:: TEXT SHOWN ::
----------
Reviews

Belfast Blues

Editorial Staff

Editorial Staff

| London's West End |

7 June 2004

The Blues of the title refer not just to Geraldine Hughes
childhood memories of Catholic Belfast in the 1970s and 1980s, but also the
bright blue eyes that helped win her a role in a 1984 TV movie inspired by
‘The Troubles’. Curiously, though, this once-in-a-lifetime experience takes
up only a small portion of a one-woman show more interested in the everyday
tribulations of growing up in an occupied war zone.

Hughes was introduced to the sectarian divide at a very early age: her
mother Sheila was carrying her in her womb when she was asked to smuggle an
IRA bomb under the nose of a young British squaddie. It’s one of many darkly
humorous anecdotes the author re-enacts in a spirited, hour-long performance
that sees her play over 20 different characters.

Other stories involve her mother’s solo dash to the hospital to give birth,
Geraldine’s first Holy Communion (“It’s official – I’m married to Christ!”)
and the appalling squalor she and her five siblings suffered in the
notorious Divis Flats. Later her delight at moving into a new home is
tempered by its location next to the so-called ‘Peace Line’ and the daily
barrage of stones from her Protestant neighbours.
----------
Chart-based quiz items:
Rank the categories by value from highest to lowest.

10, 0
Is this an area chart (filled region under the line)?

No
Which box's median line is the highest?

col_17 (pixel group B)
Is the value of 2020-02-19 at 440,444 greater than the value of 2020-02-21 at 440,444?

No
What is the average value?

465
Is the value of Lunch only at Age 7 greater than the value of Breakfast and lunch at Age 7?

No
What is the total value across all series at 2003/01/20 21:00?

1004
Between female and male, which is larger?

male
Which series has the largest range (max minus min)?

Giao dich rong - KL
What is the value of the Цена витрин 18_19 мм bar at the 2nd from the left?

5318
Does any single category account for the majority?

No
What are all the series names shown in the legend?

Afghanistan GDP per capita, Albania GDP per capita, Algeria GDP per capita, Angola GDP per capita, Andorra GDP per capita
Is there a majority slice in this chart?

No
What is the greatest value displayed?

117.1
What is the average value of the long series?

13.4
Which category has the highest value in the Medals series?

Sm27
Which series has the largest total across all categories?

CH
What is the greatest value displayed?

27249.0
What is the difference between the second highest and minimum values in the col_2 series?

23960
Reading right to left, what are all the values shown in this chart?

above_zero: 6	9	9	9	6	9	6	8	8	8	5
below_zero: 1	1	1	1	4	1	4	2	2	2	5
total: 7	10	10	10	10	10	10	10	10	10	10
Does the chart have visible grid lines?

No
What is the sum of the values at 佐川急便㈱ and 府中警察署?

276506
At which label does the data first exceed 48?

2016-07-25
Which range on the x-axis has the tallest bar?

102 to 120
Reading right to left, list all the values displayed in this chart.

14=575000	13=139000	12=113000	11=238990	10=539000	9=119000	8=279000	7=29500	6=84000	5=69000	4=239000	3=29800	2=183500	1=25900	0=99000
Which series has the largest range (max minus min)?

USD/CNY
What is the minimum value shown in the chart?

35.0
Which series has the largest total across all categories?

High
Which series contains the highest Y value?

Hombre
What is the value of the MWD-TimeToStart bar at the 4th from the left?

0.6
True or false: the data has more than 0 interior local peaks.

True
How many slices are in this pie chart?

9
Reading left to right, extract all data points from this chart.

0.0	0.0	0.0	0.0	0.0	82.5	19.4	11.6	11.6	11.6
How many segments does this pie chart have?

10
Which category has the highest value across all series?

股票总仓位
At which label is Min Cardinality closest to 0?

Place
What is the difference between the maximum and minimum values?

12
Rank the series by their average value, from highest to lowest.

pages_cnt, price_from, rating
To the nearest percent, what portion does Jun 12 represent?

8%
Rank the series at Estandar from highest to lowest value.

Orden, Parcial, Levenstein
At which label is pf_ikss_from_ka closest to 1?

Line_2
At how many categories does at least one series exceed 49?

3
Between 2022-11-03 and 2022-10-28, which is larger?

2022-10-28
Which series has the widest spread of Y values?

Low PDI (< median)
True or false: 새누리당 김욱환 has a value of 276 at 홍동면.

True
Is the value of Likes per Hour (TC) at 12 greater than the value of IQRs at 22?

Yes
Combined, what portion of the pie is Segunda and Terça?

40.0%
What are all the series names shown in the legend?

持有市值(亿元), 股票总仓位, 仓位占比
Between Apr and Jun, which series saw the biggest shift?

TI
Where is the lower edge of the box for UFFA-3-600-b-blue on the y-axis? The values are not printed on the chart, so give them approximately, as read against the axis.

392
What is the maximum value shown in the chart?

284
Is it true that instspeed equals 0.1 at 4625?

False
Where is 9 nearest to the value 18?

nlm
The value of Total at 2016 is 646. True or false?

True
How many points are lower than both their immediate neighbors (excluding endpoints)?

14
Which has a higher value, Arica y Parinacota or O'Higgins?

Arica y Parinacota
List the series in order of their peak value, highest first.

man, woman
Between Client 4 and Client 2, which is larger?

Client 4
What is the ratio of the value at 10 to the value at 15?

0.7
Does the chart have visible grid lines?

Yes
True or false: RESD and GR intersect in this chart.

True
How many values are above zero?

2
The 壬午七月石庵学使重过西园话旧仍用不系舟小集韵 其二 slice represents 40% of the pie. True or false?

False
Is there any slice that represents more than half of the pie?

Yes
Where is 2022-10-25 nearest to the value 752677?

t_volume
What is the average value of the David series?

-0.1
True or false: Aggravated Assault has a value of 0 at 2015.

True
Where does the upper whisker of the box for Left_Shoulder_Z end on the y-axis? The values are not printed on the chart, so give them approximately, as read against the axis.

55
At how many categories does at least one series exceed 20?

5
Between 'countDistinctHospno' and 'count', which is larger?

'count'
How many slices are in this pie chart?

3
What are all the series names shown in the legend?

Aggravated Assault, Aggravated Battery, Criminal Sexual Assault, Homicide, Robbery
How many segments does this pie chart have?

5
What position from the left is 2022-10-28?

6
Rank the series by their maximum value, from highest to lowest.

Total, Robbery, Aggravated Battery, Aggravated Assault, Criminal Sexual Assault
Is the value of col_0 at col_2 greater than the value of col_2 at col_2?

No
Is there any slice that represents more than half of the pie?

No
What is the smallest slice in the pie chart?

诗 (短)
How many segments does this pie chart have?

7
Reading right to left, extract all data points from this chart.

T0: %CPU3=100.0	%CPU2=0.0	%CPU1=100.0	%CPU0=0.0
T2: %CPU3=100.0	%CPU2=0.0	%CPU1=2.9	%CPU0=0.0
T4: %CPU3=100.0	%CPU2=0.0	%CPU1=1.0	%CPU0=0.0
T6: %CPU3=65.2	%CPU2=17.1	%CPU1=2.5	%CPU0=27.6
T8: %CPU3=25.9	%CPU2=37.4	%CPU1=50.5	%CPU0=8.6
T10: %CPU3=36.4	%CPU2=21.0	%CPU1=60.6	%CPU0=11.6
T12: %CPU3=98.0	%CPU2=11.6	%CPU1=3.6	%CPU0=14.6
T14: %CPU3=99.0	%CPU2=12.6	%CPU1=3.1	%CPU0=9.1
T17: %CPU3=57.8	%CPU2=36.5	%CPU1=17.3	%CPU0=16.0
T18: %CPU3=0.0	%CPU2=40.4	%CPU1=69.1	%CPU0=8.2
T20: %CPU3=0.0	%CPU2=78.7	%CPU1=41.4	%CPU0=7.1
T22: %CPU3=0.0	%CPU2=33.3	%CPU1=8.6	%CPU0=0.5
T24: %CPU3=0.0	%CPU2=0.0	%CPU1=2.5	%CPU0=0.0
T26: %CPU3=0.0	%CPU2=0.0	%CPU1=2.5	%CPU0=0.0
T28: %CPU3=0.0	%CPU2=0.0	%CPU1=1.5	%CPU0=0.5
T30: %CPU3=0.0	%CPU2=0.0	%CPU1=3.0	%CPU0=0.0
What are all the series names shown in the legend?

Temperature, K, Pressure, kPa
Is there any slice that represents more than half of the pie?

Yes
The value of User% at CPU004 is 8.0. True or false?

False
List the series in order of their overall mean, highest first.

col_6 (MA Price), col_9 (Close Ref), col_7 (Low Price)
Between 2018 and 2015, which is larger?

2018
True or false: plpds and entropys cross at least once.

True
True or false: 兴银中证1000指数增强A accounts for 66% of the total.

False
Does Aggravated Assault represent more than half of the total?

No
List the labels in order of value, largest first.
----------
:: WHAT THE TASK ASKS ::
Copy out the Belfast Blues review again in full, word for word.

:: ANSWER BOX ::
Reviews

Belfast Blues

Editorial Staff

Editorial Staff

| London's West End |

7 June 2004

The Blues of the title refer not just to Geraldine Hughes
childhood memories of Catholic Belfast in the 1970s and 1980s, but also the
bright blue eyes that helped win her a role in a 1984 TV movie inspired by
‘The Troubles’. Curiously, though, this once-in-a-lifetime experience takes
up only a small portion of a one-woman show more interested in the everyday
tribulations of growing up in an occupied war zone.

Hughes was introduced to the sectarian divide at a very early age: her
mother Sheila was carrying her in her womb when she was asked to smuggle an
IRA bomb under the nose of a young British squaddie. It’s one of many darkly
humorous anecdotes the author re-enacts in a spirited, hour-long performance
that sees her play over 20 different characters.

Other stories involve her mother’s solo dash to the hospital to give birth,
Geraldine’s first Holy Communion (“It’s official – I’m married to Christ!”)
and the appalling squalor she and her five siblings suffered in the
notorious Divis Flats. Later her delight at moving into a new home is
tempered by its location next to the so-called ‘Peace Line’ and the daily
barrage of stones from her Protestant neighbours.